‘I think one marked point, physical and mental, in her, was her tireless energy. Her very walk was indicative of this; the elastic springiness of every step. Also of another point in her character, stern determination,—the resolute folding in of her arms and hands, as she paced along a road or up and down a garden,—drawing herself up to her full height the while, with sparkling eye and compressed lips. She was teeming with life and energy;—whether it were over her favourite chess, when she would wait patiently but eagerly, thinking out each move; or enjoying the small-talk of society, watching faces and reading characters, to treasure them up for painting in one of her forthcoming volumes; or teaching a niece the beauties of sound and thought in the Italian of Dante; or playing at some game of thought with young people; or reading aloud one of her two favourite dearly-loved and untiringly-studied authors, Shakespeare and Boswell’s Life of Johnson. She was very sociable, lively, and threw her whole heart into the kindly entertaining of guests of all ages. Her eldest brother used to be very much struck with the unselfish way in which she bore any interruptions and calls upon her time. Even in the midst of her literary work, she would at once rise, leave it, and give her whole attention to any subject an incomer might wish to speak to her about.
‘Clever and stern, she was not one to be trifled with. Purpose seemed woven into all her liveliness; and she tried to keep others up to her level.’

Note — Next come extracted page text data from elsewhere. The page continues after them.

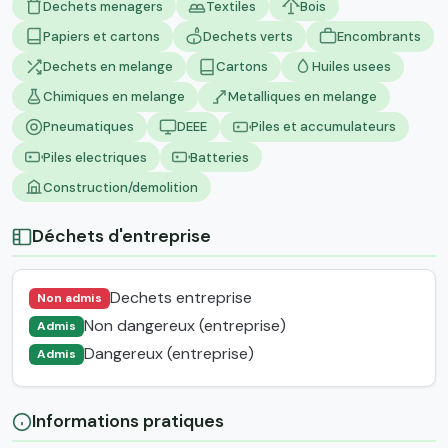
Dechets menagers
Textiles
Bois
Papiers et cartons
Dechets verts
Encombrants
Dechets en melange
Cartons
Huiles usees
Chimiques en melange
Metalliques en melange
Pneumatiques
DEEE
Piles et accumulateurs
Piles electriques
Batteries
Construction/demolition
Déchets d'entreprise
Dechets entreprise
Non admis
Non dangereux (entreprise)
Admis
Dangereux (entreprise)
Admis
Informations pratiques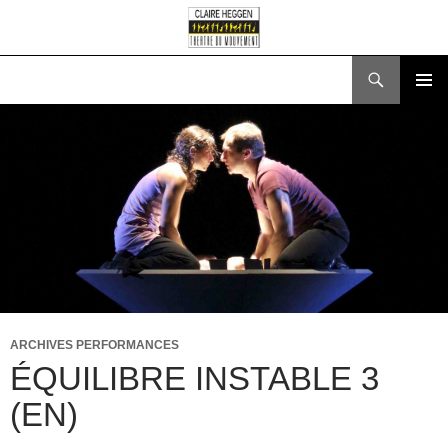
Search
SKIP
PRIMAR
TO
MENU
CONTENT
ARCHIVES PERFORMANCES
ÉQUILIBRE INSTABLE 3
(EN)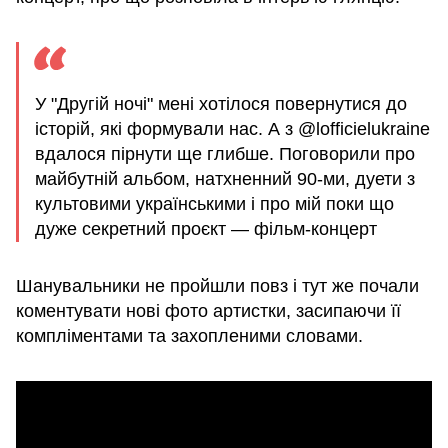
У "Другій ночі" мені хотілося повернутися до
історій, які формували нас. А з @lofficielukraine
вдалося пірнути ще глибше. Поговорили про
майбутній альбом, натхненний 90-ми, дуети з
культовими українськими і про мій поки що
дуже секретний проєкт — фільм-концерт
Шанувальники не пройшли повз і тут же почали
коментувати нові фото артистки, засипаючи її
компліментами та захопленими словами.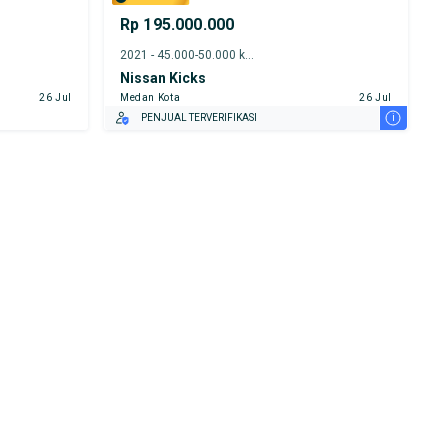
Rp 195.000.000
2021 - 45.000-50.000 km
Nissan Kicks
26 Jul
Medan Kota
26 Jul
i
PENJUAL TERVERIFIKASI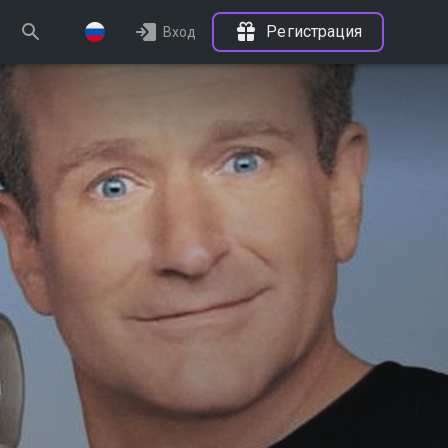
Регистрация
Вход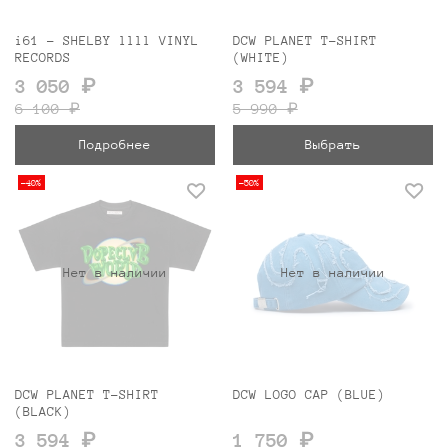
i61 - SHELBY llll VINYL
DCW PLANET T-SHIRT
RECORDS
(WHITE)
3 050 ₽
3 594 ₽
6 100 ₽
5 990 ₽
Подробнее
Выбрать
-40%
-50%
Нет в наличии
Нет в наличии
DCW PLANET T-SHIRT
DCW LOGO CAP (BLUE)
(BLACK)
3 594 ₽
1 750 ₽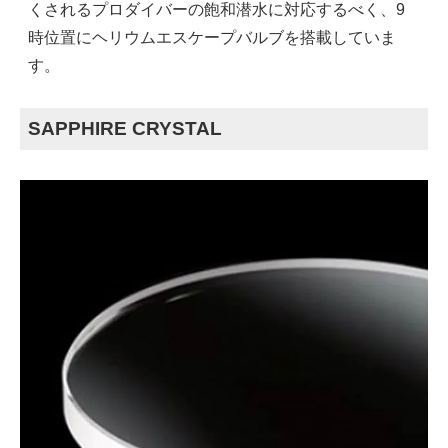
くされるプロダイバーの飽和潜水に対応するべく、9
時位置にヘリウムエスケープバルブを搭載していま
す。
SAPPHIRE CRYSTAL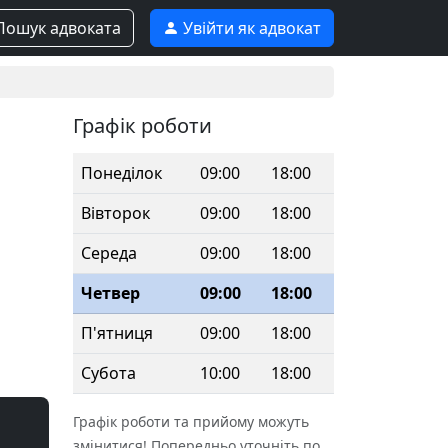
ошук адвоката
Увійти як адвокат
Графік роботи
Понеділок
09:00
18:00
Вівторок
09:00
18:00
Середа
09:00
18:00
Четвер
09:00
18:00
П'ятниця
09:00
18:00
Субота
10:00
18:00
Графік роботи та прийому можуть
змінитися! Попередньо уточніть по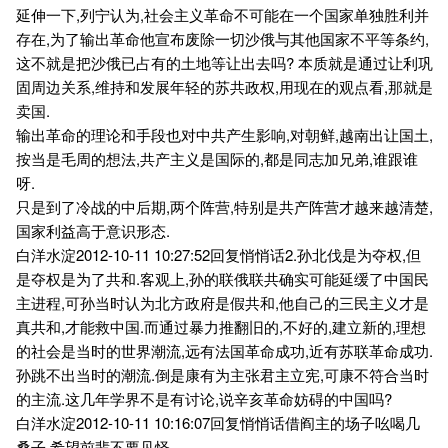
延伸一下,列宁认为,社会主义革命不可能在一个国家单独胜利并
存在,为了输出革命他宣布废除一切沙俄与其他国家不平等条约,
这不就是把沙俄已占有的土地等让出去吗? 本质就是通过让利巩
固周边关系,维持和发展年轻的苏共政权,用现在的观点看,那就是
卖国.
输出革命的理论和手段也对中共产生影响,对朝鲜,越南出让国土,
按当是毛周的想法,共产主义是国际的,都是同志加兄弟,谁跟谁
呀.
只是到了冷战的中后期,两个阵营,特别是共产阵营才越来越清楚,
国家利益高于意识形态.
白洋水淀2012-10-11 10:27:52回复悄悄话2.孙北伐是为夺权,但
是夺权是为了共和.客观上,孙的联俄联共确实可能延缓了中国民
主进程,可孙当时认为北方政府是假共和,他自己的三民主义才是
真共和,才能救中国.而通过暴力推翻旧的,不好的,建立新的,理想
的社会是当时的世界潮流,远有法国革命成功,近有苏联革命成功.
孙跳不出当时的潮流.倒是康有为主张君主立宪,可康不符合当时
的主流.这几年学界不是有讨论,说辛亥革命妨碍的中国吗?
白洋水淀2012-10-11 10:16:07回复悄悄话借阎主的场子吆喝几
桑子,希望前辈不要见怪.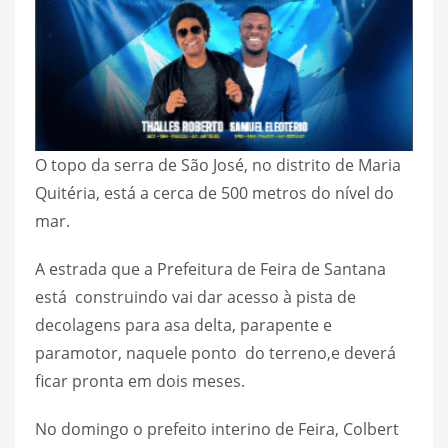
O topo da serra de São José, no distrito de Maria
Quitéria, está a cerca de 500 metros do nível do
mar.
A estrada que a Prefeitura de Feira de Santana
está construindo vai dar acesso à pista de
decolagens para asa delta, parapente e
paramotor, naquele ponto do terreno,e deverá
ficar pronta em dois meses.
No domingo o prefeito interino de Feira, Colbert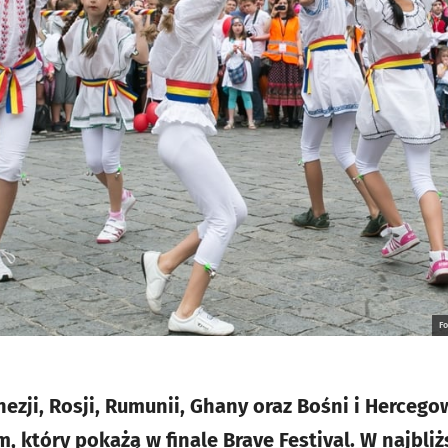
F
nezji, Rosji, Rumunii, Ghany oraz Bośni i Herceg
który pokażą w finale Brave Festival. W najbliżs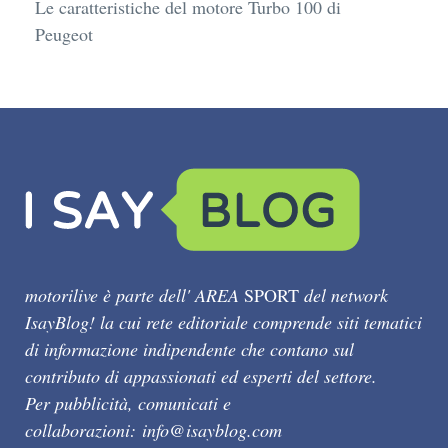
Le caratteristiche del motore Turbo 100 di
Peugeot
motorilive è parte dell' AREA
SPORT
del network
IsayBlog! la cui rete editoriale comprende siti tematici
di informazione indipendente che contano sul
contributo di appassionati ed esperti del settore.
Per pubblicità, comunicati e
collaborazioni:
info@isayblog.com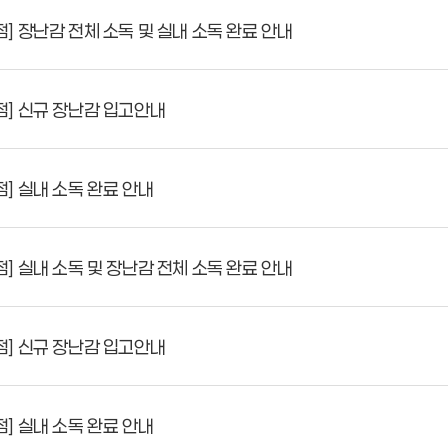
 장난감 전체 소독 및 실내 소독 완료 안내
] 신규 장난감 입고안내
 실내 소독 완료 안내
 실내 소독 및 장난감 전체 소독 완료 안내
] 신규 장난감 입고안내
 실내 소독 완료 안내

Another writes, in reference to the time when A. L. O. E. was living at Birch Hall, Windlesham, with her brother and his family, in 1870:—
‘I had just arrived on a visit, and she came into the drawing-room, kissed me, and said, “I am Aunt Charlotte.” She was not good-looking, but was always full of life. Her ready wit and charming conversational powers made her a welcome guest everywhere, and made many a dinner-party at her brother’s house go off well.... She was always thinking of others, and seemed to count time spent on herself wasted.
‘I well remember a time when I longed to see Windsor and the Queen; and Aunt Charlotte immediately said she was longing for the same thing, and gladly undertook to pioneer an expedition. I was far from strong, but could not wait for lunch in my anxiety to have a good place at the railway station, to see Her Majesty arrive. Having seen me and my young cousin safely placed, Aunt C. disappeared, and after a while made her way through the crowd, laden with cakes for us all, finally producing a glass of claret for me from under her cloak, which I was obliged to take then and there. Her enthusiastic loyalty made her enjoy the sight, no novel one to her, of our dear Queen, as much as any of us.
‘Our evenings owed much of their brightness to her presence. She could sing,—sometimes lively little songs, accompanying herself with the guitar. Her ear for music was so correct, that on one occasion she came downstairs from her room, to tell me I had played a wrong note in a chord of Beethoven, and the exact note I should have played.
‘Sometimes she thought of games for us. One was called “Statues.” We each had to pose as a statue, suggestive of some subject, such as Melancholy, Joy, Fear, etc. Whilst she, personating a visitor to the sculpture studio, would try to upset our gravity by her amusing remarks on the statues.... She also invented a geography game for us, providing us with skeleton maps, and small round counters, on which the names of towns were printed. As these were drawn and the name called out, we had to claim them and give them their places on the map. Whoever had a map filled in first was the winner.... Sometimes we read Shakespeare together, each of us taking a part....
‘I think things were only a trouble to her when she had to do them for herself. Nothing was a trouble if it helped another.... Work for the Master whom she loved was her animating motive.... She was, I think, the most unselfish character I ever knew. She lived for others; whether in the great work of her life, the use of her pen, the proceeds of which went to fill her charity purse, or in the simple act of leaving her quiet room, on a dull, rainy afternoon, to play a bright country dance or Scotch reel, and set the little ones dancing to vent their superfluous spirits.’
These slight recollections are from the pen of one among her numerous adopted nieces.